● Angezeigter Text
_ _ _ _ _ _ _
Mit dem Namen Juicy tut man sich als Künstler:in nicht unbedingt einen Gefallen, suchmaschinentauglich ist er jedenfalls nicht. Versucht es ruhig, gebt „Juicy“ ein, gerne in Kombination mit „Rap“ oder „Rapper“. Ihr kommt bei Juicy J heraus, bei Juicy Gay, vielleicht noch bei Juice WRLD, oder bei Biggies Hit „Juicy“. Immerhin mit letzterem sind wir schon fast an der richtigen Stelle: „Mein Alltime-Favorite“, nennt die Juicy, nach der wir eigentlich suchen, diesen Track, der tatsächlich Pate für ihren Künstlerinnennamen stand. Über die Komplikationen bei der Auffindbarkeit, die er ihr beschert, zerbricht sie sich nicht den Kopf, viel wichtiger: „Ich finde, der Name passt zu mir, zu meinem Erscheinungsbild.“

Ihr Faible für Biggie lässt ahnen: In dieser Frau schlummert eine schon lange gehegte Liebe zum HipHop. „Als ich damit angefangen habe, in der Schule, da hat niemand Rap gehört bei uns“, erinnert sie sich. „Ich war so ziemlich die einzige. Das war damals auch noch richtig uncool.“ Besonders in Maxhütte-Haidhof in der Nähe von Regensburg, woher Juicy stammt. Wo niemand Rap hört, macht auch niemand welchen: „Die wenigen Rapper, die es gab, konntest du damals an einer Hand abzählen.“ Kein Wunder, dass es ein bisschen dauert, bis Juicy die Sache Ende 2017 selbst in die Hand nimmt, um die zwanzig ist sie da bereits. Warum denn so spät?
_ _ _ _ _ _ _
● Einträge im Datensatz

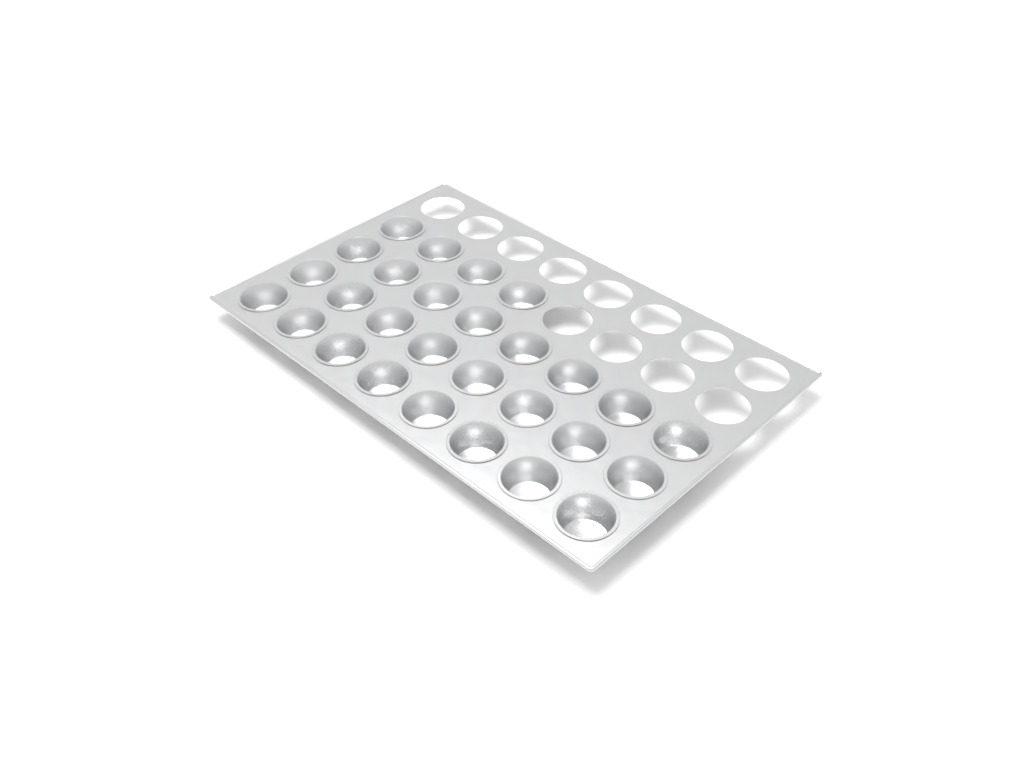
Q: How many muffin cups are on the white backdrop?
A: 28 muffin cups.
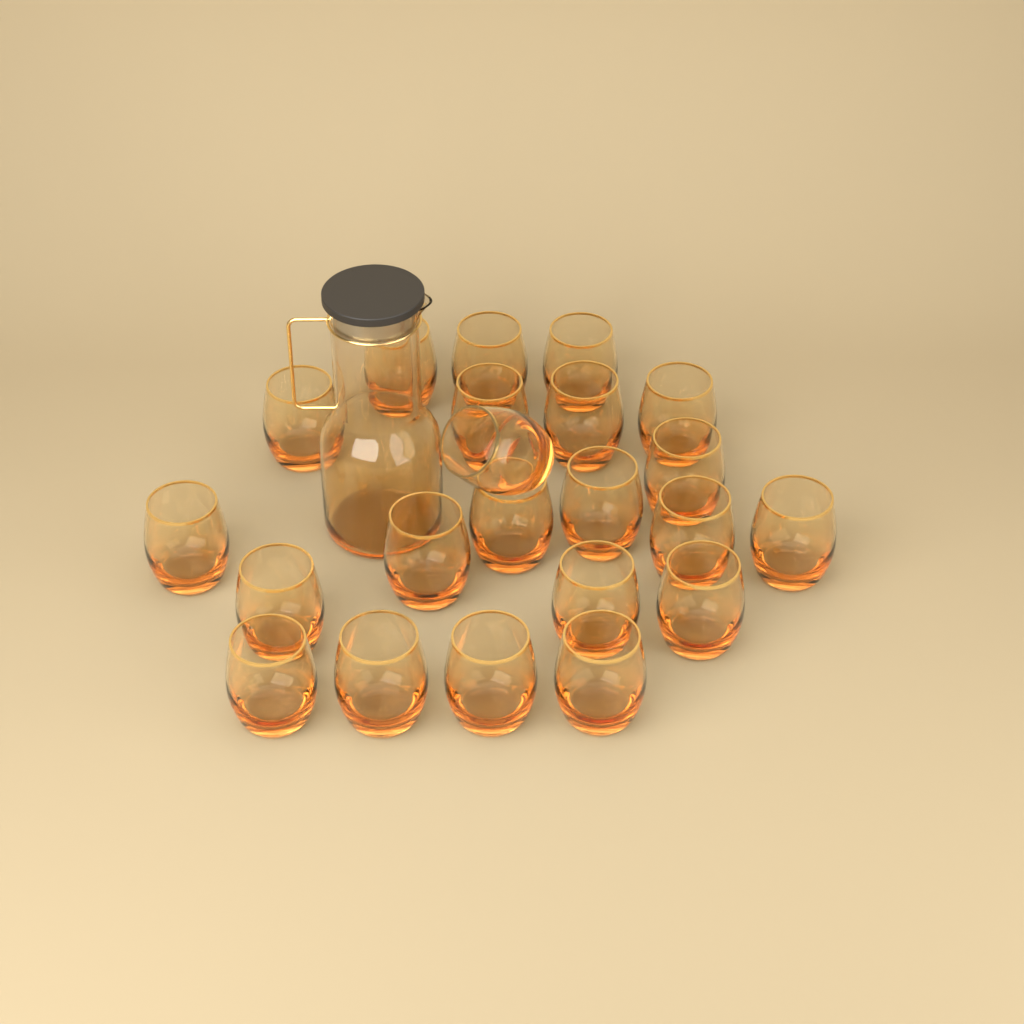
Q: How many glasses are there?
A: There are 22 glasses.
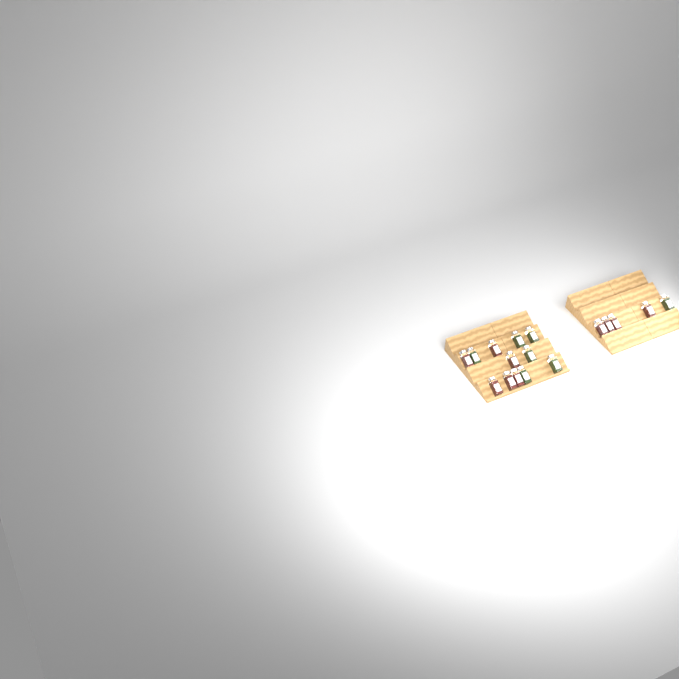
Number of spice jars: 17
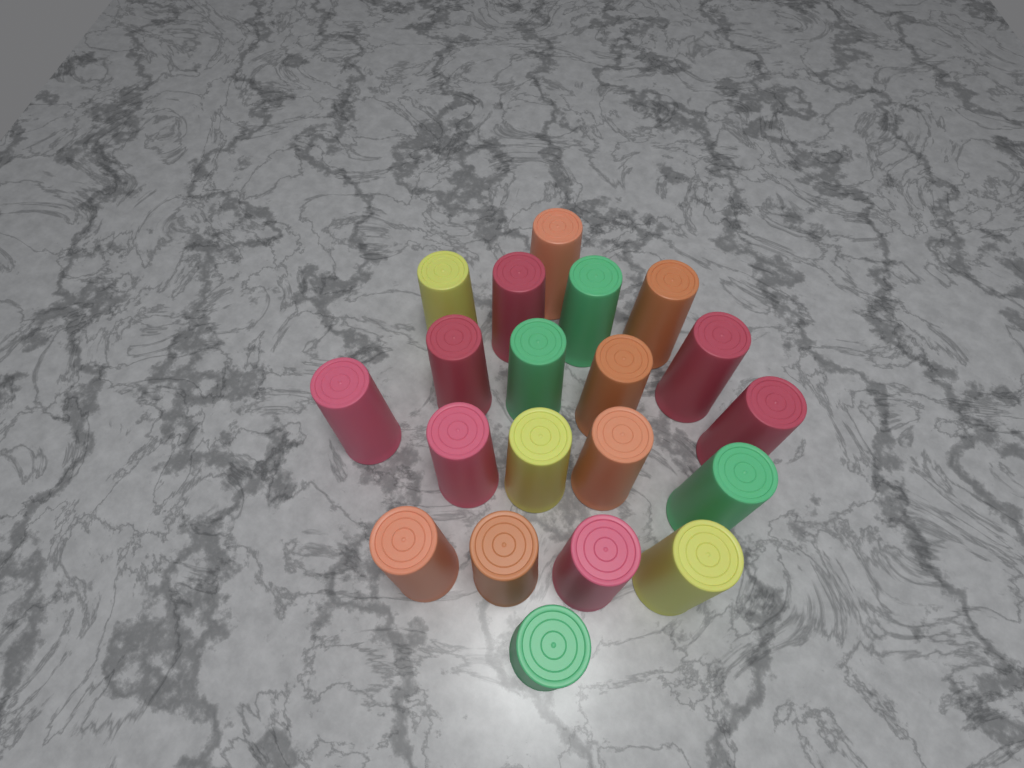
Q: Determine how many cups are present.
_ _ _ _ _ _ _
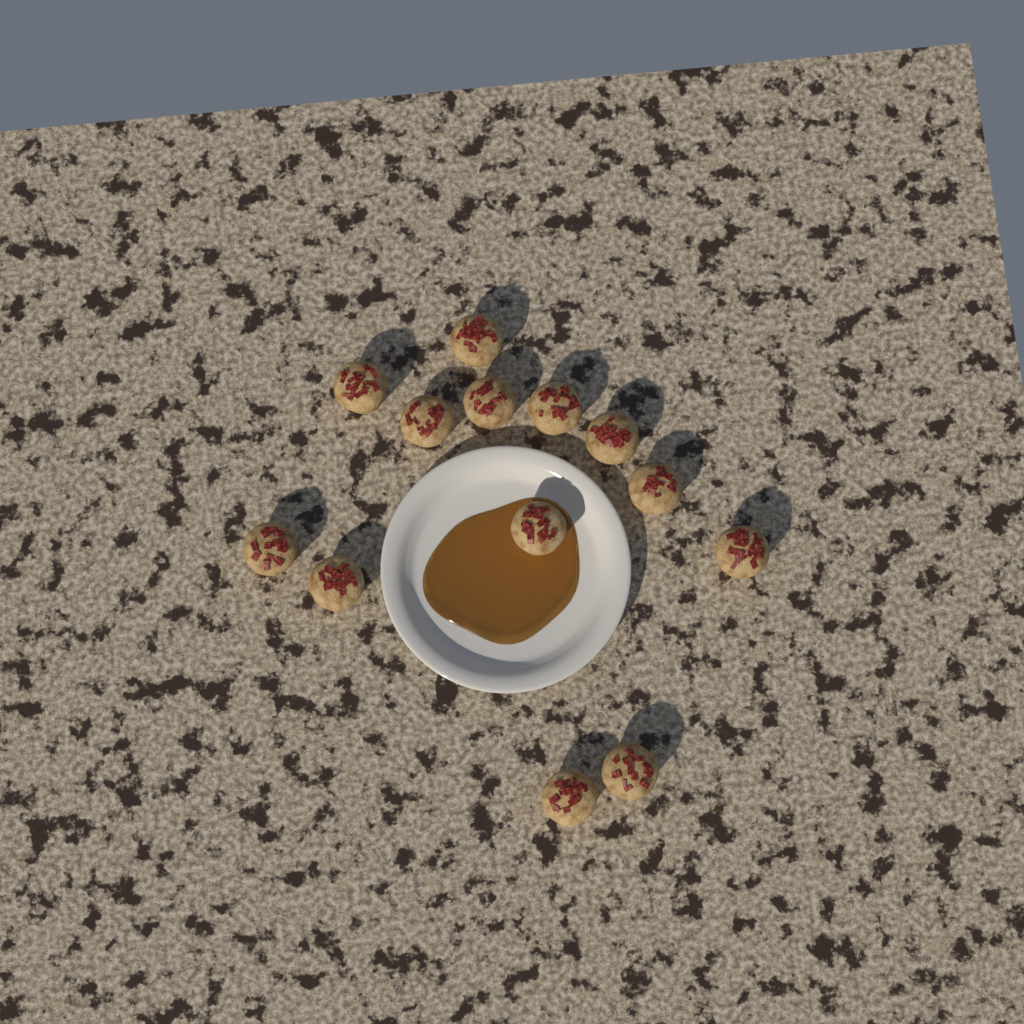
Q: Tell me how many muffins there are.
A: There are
_ _ _ _ _ _ _
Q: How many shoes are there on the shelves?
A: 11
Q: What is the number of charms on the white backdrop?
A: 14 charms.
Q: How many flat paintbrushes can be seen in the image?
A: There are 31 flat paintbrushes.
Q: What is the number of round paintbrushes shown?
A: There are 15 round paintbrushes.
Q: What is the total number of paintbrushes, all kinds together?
_ _ _ _ _ _ _
● Aufgaben
A. Gib bitte aus dem Text über die Rapperin Juicy den Abschnitt zwischen „Ihr Faible für“ und „denn so spät?“ wortgetreu wieder, beide eingeschlossen.
B. Aktualisiere die Zeilen oben zwischen den Zeilen mit „Q: What is the number of charms“ und „Q: What is the total“, beide eingeschlossen, indem du „paintbrushes“ durch „brushes“ ersetzt und alles Übrige unverändert lässt. Gib nur diese Zeilen aus.

● Ergebnisse je Aufgabe
A.
Ihr Faible für Biggie lässt ahnen: In dieser Frau schlummert eine schon lange gehegte Liebe zum HipHop. „Als ich damit angefangen habe, in der Schule, da hat niemand Rap gehört bei uns“, erinnert sie sich. „Ich war so ziemlich die einzige. Das war damals auch noch richtig uncool.“ Besonders in Maxhütte-Haidhof in der Nähe von Regensburg, woher Juicy stammt. Wo niemand Rap hört, macht auch niemand welchen: „Die wenigen Rapper, die es gab, konntest du damals an einer Hand abzählen.“ Kein Wunder, dass es ein bisschen dauert, bis Juicy die Sache Ende 2017 selbst in die Hand nimmt, um die zwanzig ist sie da bereits. Warum denn so spät?

B.
Q: What is the number of charms on the white backdrop?
A: 14 charms.
Q: How many flat brushes can be seen in the image?
A: There are 31 flat brushes.
Q: What is the number of round brushes shown?
A: There are 15 round brushes.
Q: What is the total number of brushes, all kinds together?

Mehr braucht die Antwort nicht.